The authors have no conflicts of interest to declare.


References

  1. Chen‐Xu, M., Yokose, C., Rai, S. K., Pillinger, M. H., & Choi, H. K. (2019). Contemporary prevalence of gout and hyperuricemia in the United States and decadal trends: the National Health and Nutrition Examination Survey, 2007–2016. Arthritis & Rheumatology, 71(6), 991-999.
  2. Singh, J. A., & Yu, S. (2016). Time trends, predictors, and outcome of emergency department use for gout: a nationwide US study. The Journal of rheumatology, 43(8), 1581-1588.
  3. Gaffo, A. L., Schumacher, H. R., Saag, K. G., Taylor, W. J., Dinnella, J., Outman, R., ... & Chou, C. T. (2012). Developing a provisional definition of flare in patients with established gout. Arthritis & Rheumatism, 64(5), 1508-1517.
  4. Devlin, J., Chang, M. W., Lee, K., & Toutanova, K. (2018). Bert: Pre-training of deep bidirectional transformers for language understanding. arXiv preprint arXiv:1810.04805.
  5. Lan, Z., Chen, M., Goodman, S., Gimpel, K., Sharma, P., & Soricut, R. (2019). Albert: A lite bert for self-supervised learning of language representations. arXiv preprint arXiv:1909.11942.
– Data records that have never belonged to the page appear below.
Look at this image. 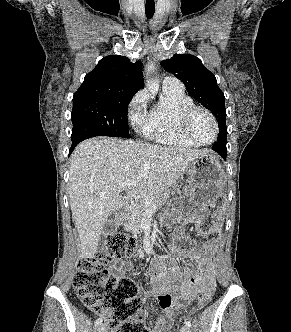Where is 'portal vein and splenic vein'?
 Listing matches in <instances>:
<instances>
[{
  "instance_id": "portal-vein-and-splenic-vein-1",
  "label": "portal vein and splenic vein",
  "mask_w": 291,
  "mask_h": 332,
  "mask_svg": "<svg viewBox=\"0 0 291 332\" xmlns=\"http://www.w3.org/2000/svg\"><path fill=\"white\" fill-rule=\"evenodd\" d=\"M133 181H126V182H123L120 186V191H123V190H126L128 188H130L132 185H133ZM145 203L152 207V208H156L155 204L153 203V200L152 199H149V198H146L145 199Z\"/></svg>"
}]
</instances>
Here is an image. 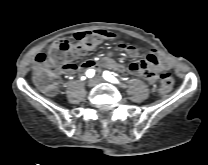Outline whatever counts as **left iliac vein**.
<instances>
[{
    "label": "left iliac vein",
    "instance_id": "obj_1",
    "mask_svg": "<svg viewBox=\"0 0 208 165\" xmlns=\"http://www.w3.org/2000/svg\"><path fill=\"white\" fill-rule=\"evenodd\" d=\"M95 80L97 81V83H102V82H104V79L101 78V77H97V78H95Z\"/></svg>",
    "mask_w": 208,
    "mask_h": 165
}]
</instances>
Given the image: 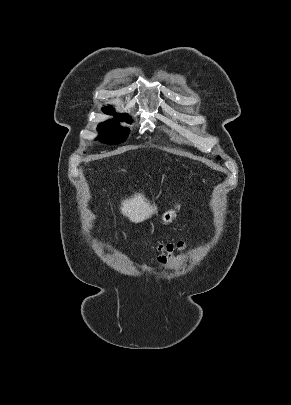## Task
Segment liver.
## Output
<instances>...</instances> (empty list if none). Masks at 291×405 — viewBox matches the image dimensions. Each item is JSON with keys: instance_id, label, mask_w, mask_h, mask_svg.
<instances>
[{"instance_id": "6515ba94", "label": "liver", "mask_w": 291, "mask_h": 405, "mask_svg": "<svg viewBox=\"0 0 291 405\" xmlns=\"http://www.w3.org/2000/svg\"><path fill=\"white\" fill-rule=\"evenodd\" d=\"M121 213L134 223H140L157 213V207L151 205L143 194L137 193L121 203Z\"/></svg>"}]
</instances>
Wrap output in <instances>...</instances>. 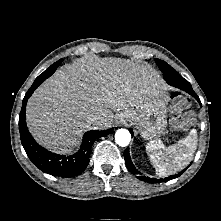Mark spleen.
<instances>
[{
    "mask_svg": "<svg viewBox=\"0 0 221 221\" xmlns=\"http://www.w3.org/2000/svg\"><path fill=\"white\" fill-rule=\"evenodd\" d=\"M197 147V132L192 129L189 135L177 144L164 146L156 141L146 144V152L156 169V174L165 176L174 174L187 166Z\"/></svg>",
    "mask_w": 221,
    "mask_h": 221,
    "instance_id": "1",
    "label": "spleen"
}]
</instances>
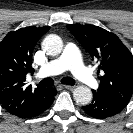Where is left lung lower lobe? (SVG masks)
Returning <instances> with one entry per match:
<instances>
[{
  "instance_id": "0a47b994",
  "label": "left lung lower lobe",
  "mask_w": 133,
  "mask_h": 133,
  "mask_svg": "<svg viewBox=\"0 0 133 133\" xmlns=\"http://www.w3.org/2000/svg\"><path fill=\"white\" fill-rule=\"evenodd\" d=\"M125 106L124 104L94 93L92 102L82 107V109L87 115L93 118H107L120 113Z\"/></svg>"
}]
</instances>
  6. Stubbs, A., Kotfila, C., & Uzuner, Ö. (2015). Automated systems for the de-identification of longitudinal clinical narratives: Overview of 2014 i2b2/UTHealth shared task Track 1. Journal of biomedical informatics, 58, S11-S19.
  7. Stenetorp, P., Pyysalo, S., Topić, G., Ohta, T., Ananiadou, S., & Tsujii, J. I. (2012, April). BRAT: a web-based tool for NLP-assisted text annotation. In Proceedings of the Demonstrations at the 13th Conference of the European Chapter of the Association for Computational Linguistics (pp. 102-107).